HOW TO COMPLETE THIS TASK →
Please restate each entry below, word for word.

DATASET ENTRIES →
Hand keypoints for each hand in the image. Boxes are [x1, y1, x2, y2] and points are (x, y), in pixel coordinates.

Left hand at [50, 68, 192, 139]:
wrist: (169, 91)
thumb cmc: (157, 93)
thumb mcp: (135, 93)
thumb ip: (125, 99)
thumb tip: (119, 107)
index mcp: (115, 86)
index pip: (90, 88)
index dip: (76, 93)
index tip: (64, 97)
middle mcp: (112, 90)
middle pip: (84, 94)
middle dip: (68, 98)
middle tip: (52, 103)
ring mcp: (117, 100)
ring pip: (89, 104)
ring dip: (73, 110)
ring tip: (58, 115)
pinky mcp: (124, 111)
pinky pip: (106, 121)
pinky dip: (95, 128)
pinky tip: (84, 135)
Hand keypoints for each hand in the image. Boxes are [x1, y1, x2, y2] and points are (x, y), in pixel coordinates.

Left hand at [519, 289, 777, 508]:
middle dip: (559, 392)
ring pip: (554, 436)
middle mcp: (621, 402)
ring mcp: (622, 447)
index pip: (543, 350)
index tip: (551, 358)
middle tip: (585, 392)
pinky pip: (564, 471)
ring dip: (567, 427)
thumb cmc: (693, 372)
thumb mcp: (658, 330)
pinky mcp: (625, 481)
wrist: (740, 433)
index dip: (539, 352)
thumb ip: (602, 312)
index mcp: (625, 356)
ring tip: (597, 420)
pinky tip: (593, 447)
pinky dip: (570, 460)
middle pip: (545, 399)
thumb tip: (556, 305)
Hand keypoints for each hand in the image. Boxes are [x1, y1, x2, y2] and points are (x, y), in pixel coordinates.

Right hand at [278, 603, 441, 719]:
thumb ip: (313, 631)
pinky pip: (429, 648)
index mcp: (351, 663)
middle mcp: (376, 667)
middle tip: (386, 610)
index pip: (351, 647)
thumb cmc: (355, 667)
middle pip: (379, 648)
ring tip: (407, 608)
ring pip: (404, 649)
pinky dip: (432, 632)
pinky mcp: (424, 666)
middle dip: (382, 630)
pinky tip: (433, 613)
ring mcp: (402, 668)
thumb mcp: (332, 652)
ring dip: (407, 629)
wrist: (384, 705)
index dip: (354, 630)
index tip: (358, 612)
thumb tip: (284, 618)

EXERCISE SOLUTION →
Hand keypoints for each hand in the image. Boxes are [x1, y1, x2, y2] and points are (x, y), in pixel coordinates.

Left hand at [50, 68, 192, 139]:
wrist: (169, 91)
thumb cmc: (157, 93)
thumb mcp: (135, 93)
thumb ip: (125, 99)
thumb tip: (119, 107)
index mcp: (115, 86)
index pip: (90, 88)
index dip: (76, 93)
index tip: (64, 97)
middle mcp: (112, 90)
middle pip: (84, 94)
middle dip: (68, 98)
middle tip: (52, 103)
ring mcp: (117, 100)
ring pip: (89, 104)
ring dip: (73, 110)
ring tip: (58, 115)
pinky mcp: (124, 111)
pinky pip: (106, 121)
pinky dip: (95, 128)
pinky tip: (84, 135)
Hand keypoints for each hand in the image. Boxes are [x1, y1, x2, y2] and points are (x, y), in pixel coordinates.

Left hand at [519, 289, 777, 508]:
middle dip: (559, 392)
ring pip: (554, 436)
middle mcp: (621, 402)
ring mcp: (622, 447)
index pip: (543, 350)
index tip: (551, 358)
middle tip: (585, 392)
pinky pip: (564, 471)
ring dip: (567, 427)
thumb cmc: (693, 372)
thumb mcp: (658, 330)
pinky mcp: (625, 481)
wrist: (740, 433)
index dip: (539, 352)
thumb ip: (602, 312)
index mcp: (625, 356)
ring tip: (597, 420)
pinky tip: (593, 447)
pinky dip: (570, 460)
middle pip: (545, 399)
thumb tip: (556, 305)
Hand keypoints for each hand in the image. Boxes are [x1, y1, x2, y2] and points are (x, y), in pixel coordinates.

Right hand at [278, 603, 441, 719]:
thumb ip: (313, 631)
pinky pip: (429, 648)
index mcp: (351, 663)
middle mcp: (376, 667)
middle tip: (386, 610)
index pip: (351, 647)
thumb cmc: (355, 667)
middle pip: (379, 648)
ring tip: (407, 608)
ring pip: (404, 649)
pinky dip: (432, 632)
pinky mcp: (424, 666)
middle dip: (382, 630)
pinky tip: (433, 613)
ring mcp: (402, 668)
thumb mcp: (332, 652)
ring dip: (407, 629)
wrist: (384, 705)
index dip: (354, 630)
index tip: (358, 612)
thumb tip: (284, 618)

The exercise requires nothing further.